Sur les traces de Brassaï – Flâneurs de nuit, arpenteurs du temps

 

A l’occasion de la sortie de la biographie de Brassaï, photographe, mais aussi dessinateur, peintre, sculpteur et écrivain français d’origine hongroise du siècle dernier, et dans le cadre du Mois de la photo off, la galerie parisienne le 6, Mandel accueille une exposition inédite et passionnante. Imaginée selon une idée originale de Serge Sanchez, auteur du livre Brassaï, Le promeneur de nuit, et en collaboration avec la galeriste chinonaise Nathalie Béreau, l’exposition rassemble deux plasticiens, dont Serge Sanchez lui-même, et cinq photographes contemporains. L’œuvre d’Emile Savitry, disparu en 1967, vingt ans avant Brassaï, est associée à l’événement avec trois photographies dont un portrait de son illustre aîné. A l’image de cet insatiable curieux et flâneur, qui arpentait notamment le Paris des années trente aux plus belles heures de la nuit, chaque artiste présent nous convie à le suivre au gré de sa propre balade créative, à partager quelques instants de son cheminement intérieur. Tous, à leur manière, sont conteurs. Ils racontent le monde et ses coulisses, font des petits riens du quotidien les héros d’une histoire sans fin, sans cesse renouvelée, qui est celle de chacun et de tous. Au fil de ses promenades, Florent Chopin recueille ainsi dans les bois comme sur les étals des brocantes les vestiges d’une vie animale, végétale ou humaine, objets multiples et témoins d’existences diverses et parfois révolues, qu’il assemble en d’étonnants collages venant titiller notre imaginaire particulier et collectif. 

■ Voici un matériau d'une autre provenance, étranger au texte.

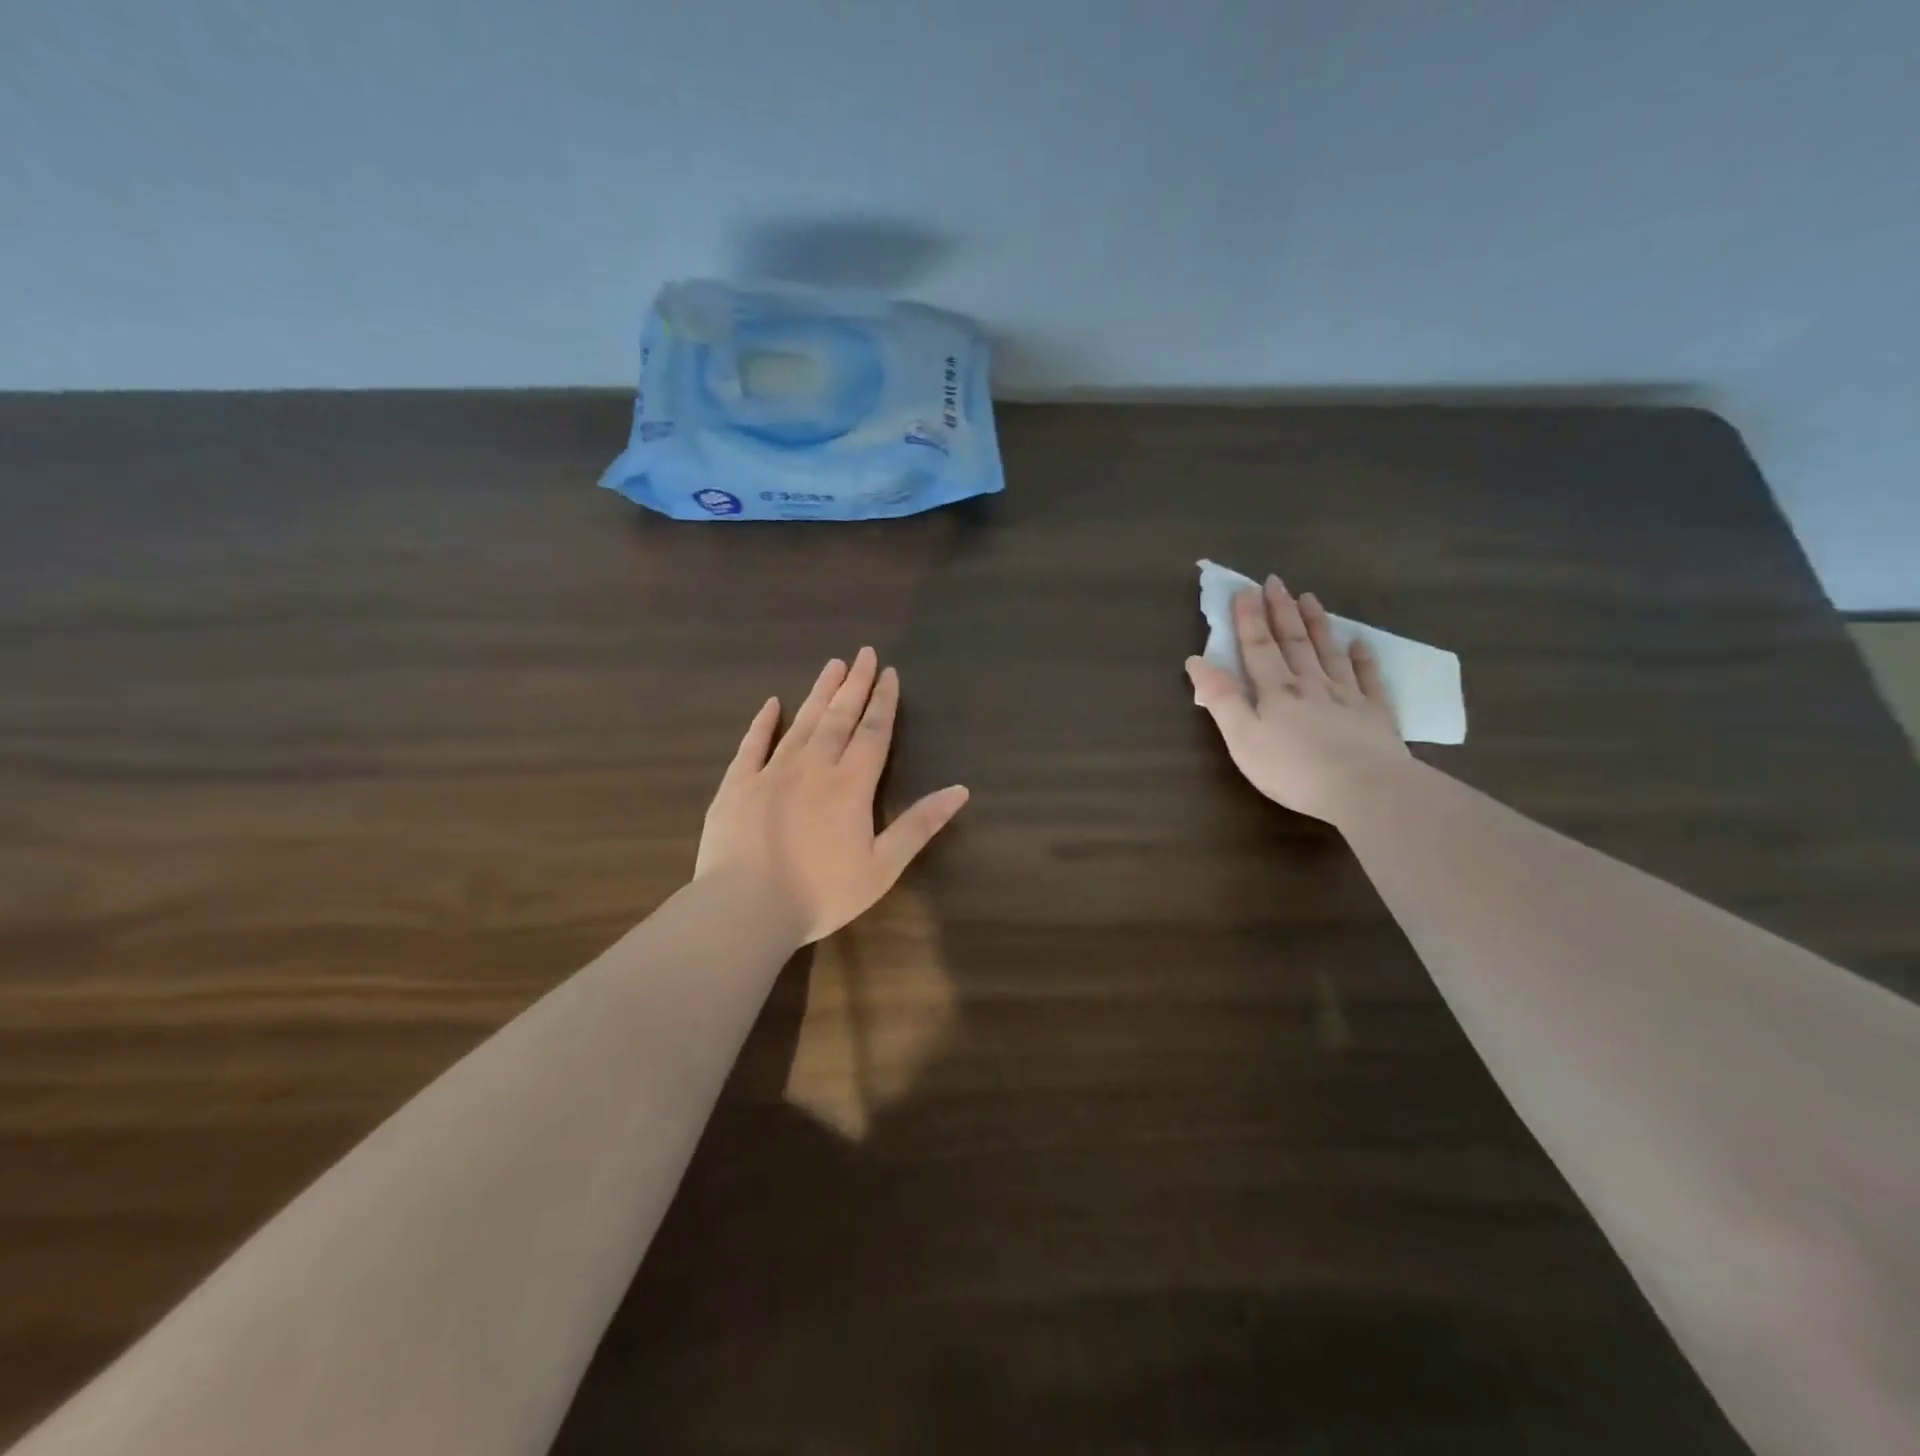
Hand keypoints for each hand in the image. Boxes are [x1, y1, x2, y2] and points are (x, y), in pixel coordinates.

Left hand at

Didier Gaillard puise pour sa part dans sa maîtrise subtile de la photographie et de la peinture les moyens de dérouter les sens, de perturber l’appréhension que le spectateur peut avoir de ces deux arts. Entremêlant l’un avec l’autre, il propose une lecture renouvelée de la nature morte, matrice inédite de paysages en devenir. Reporter de presse, puis photographe indépendant, Serge Hambourg s’est fait le témoin de nombre d’événements phares de nos sociétés depuis une soixantaine d’années. Il dévoile ici, à travers quelques prises de vue en noir et blanc, l’intimité de l’atelier de Brassaï saisie avec finesse et simplicité au lendemain de la mort du maître. Inlassable traqueur de signes et de traces, Dominique Marchès est lui aussi un promeneur, un glaneur pour qui un fragment de paysage, urbain ou bucolique, familier ou prélevé dans une contrée lointaine est l’occasion de lire et d’écrire du bout de l’objectif une nouvelle histoire, tendre ou drôle, mais toujours empreinte de poésie. Muriel Pierrot présente quant à elle des travaux inspirés par un séjour à Lasi, en Roumanie. Essentiellement consacrée au quotidien des étudiants de la cité universitaire de la ville, cette série en noir et blanc fut également pour elle une manière de retrouver la «  magie  » du développement du négatif, «  disparue avec la généralisation du numérique  ».

Didier Gaillard
Sans titre #8, image 14,5 x 12 cm, tirage argentique, Didier Gaillard, 2000-2010

Empruntant peut-être au surréalisme son ton pour le moins décalé et provocateur, Alain Prillard détourne les conventions, interroge au travers de ses travaux picturaux et photographiques le sens de l’image et de l’écrit, indissociables et indispensables éléments d’analyse, et parfois de compréhension, de la marche du monde. Journaliste et écrivain, Serge Sanchez aime également, et depuis longtemps, s’exprimer par le biais des arts plastiques. Peinture et collages sont pour lui «  une passion, ou une pulsion, de jeunesse  », sa «  première vocation  ». Il offre ici aux regards une série de bas-reliefs sur bois, assemblages singuliers sublimant avec force et simplicité tous ces détails qui nourrissent le quotidien. Un bien beau voyage à la frontière du réel et de l’imaginaire, territoire fertile et généreux où chacun d’entre nous évolue selon sa propre singularité.